[QUOTED PASSAGE]

Spinelli’s Burning Man hearkens back to the Maverick Festivals

Returning with a press pass, camera, and bicycle for the next two years, Spinelli knew he was onto something primordial yet futuristic, temporary but unstoppable. And there was something else that kept bringing him back — something he hadn’t named yet. For a guy who came of age in Woodstock during the sixties it all somehow seemed so familiar, like a high budget revamp of a old story about…well, the Woodstock that taught us to think and to dream. Gravitating, therefore, with any almost genetic sympathy to “the Burners,” Spinelli also invokes the objectivity of the photo-journalist. And what a feast of a photos! The art of the caption allows Spinelli an irony he deftly employs, and: “There is always the option to vote with your feet and walk away.”

While “mainstream media has routinely described The Burning Festival as a party of freaks, weirdos and hippies” Spinelli’s images hammer home off-the-chart art, ritual generosity, adversity-as-inspiration, mutant-vehicles-to-the-rescue, and yes — the mating dance of Earthlings voted most misunderstood at home. “From The Daily Playa Newsletter: ‘You: Wearing a spiked collar and gold shorts. You rode a motorized fetus board, passed our camp, and instantly I knew I had to see you again. You can find me at the Hour of Power at Spank of America at 4PM. Me: Tied down and ready to be used.’”    It quickly becomes obvious that nothing less than being there can convey the experience that is Burning Man; however Spinelli’s photos and prose perform the near impossible job with daring, compassion, humor and grace.

[/QUOTED PASSAGE]

**YOUR ASSIGNMENT:** In two sentences, summarize the piece on Spinelli's Burning Man.

[DATA PROVIDED]

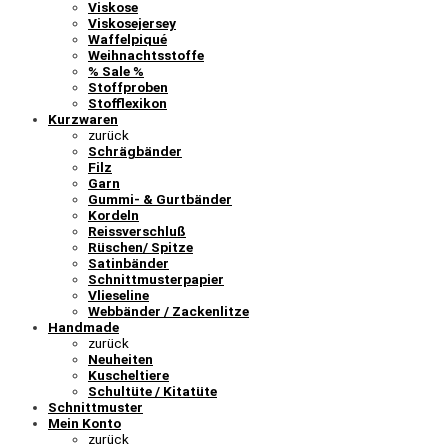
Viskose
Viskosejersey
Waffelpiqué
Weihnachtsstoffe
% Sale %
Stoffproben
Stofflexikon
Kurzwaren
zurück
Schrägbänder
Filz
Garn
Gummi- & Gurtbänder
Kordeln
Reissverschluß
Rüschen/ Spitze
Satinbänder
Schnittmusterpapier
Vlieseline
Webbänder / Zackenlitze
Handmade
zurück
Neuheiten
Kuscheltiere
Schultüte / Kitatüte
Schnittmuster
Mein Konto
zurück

[/DATA PROVIDED]
[DATA PROVIDED]

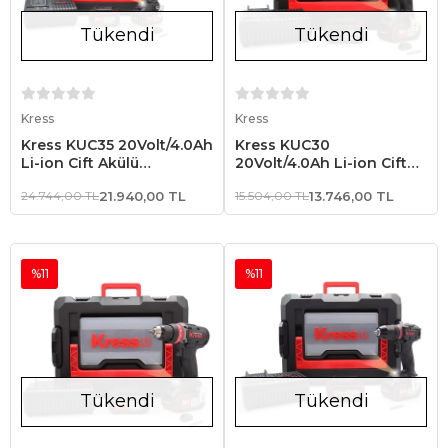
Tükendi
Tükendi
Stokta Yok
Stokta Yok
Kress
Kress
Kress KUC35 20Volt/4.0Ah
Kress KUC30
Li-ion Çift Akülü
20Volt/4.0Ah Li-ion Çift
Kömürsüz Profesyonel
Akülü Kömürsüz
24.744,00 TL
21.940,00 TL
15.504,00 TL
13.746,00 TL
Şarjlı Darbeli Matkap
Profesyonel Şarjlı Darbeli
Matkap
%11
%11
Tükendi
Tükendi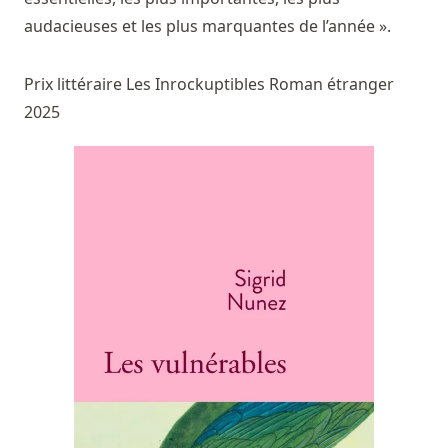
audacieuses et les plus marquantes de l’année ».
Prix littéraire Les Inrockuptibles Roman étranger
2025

[/DATA PROVIDED]
[DATA PROVIDED]

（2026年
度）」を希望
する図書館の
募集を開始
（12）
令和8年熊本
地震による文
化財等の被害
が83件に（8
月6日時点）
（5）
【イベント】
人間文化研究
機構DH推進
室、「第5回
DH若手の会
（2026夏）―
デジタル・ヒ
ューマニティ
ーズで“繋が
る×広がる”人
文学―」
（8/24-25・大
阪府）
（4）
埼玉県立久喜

[/DATA PROVIDED]

**SOLUTION TO THIS PROBLEM:** Spinelli, who came of age in Woodstock during the sixties, kept returning to Burning Man with a press pass, camera, and bicycle because it felt familiar, and though he sympathizes with "the Burners," he keeps a photojournalist's objectivity and uses his captions for irony. Where mainstream media has called the festival a party of freaks, weirdos and hippies, his images show off-the-chart art, ritual generosity, adversity-as-inspiration and mutant vehicles, and while only being there can convey the experience, his photos and prose come close with daring, compassion, humor and grace.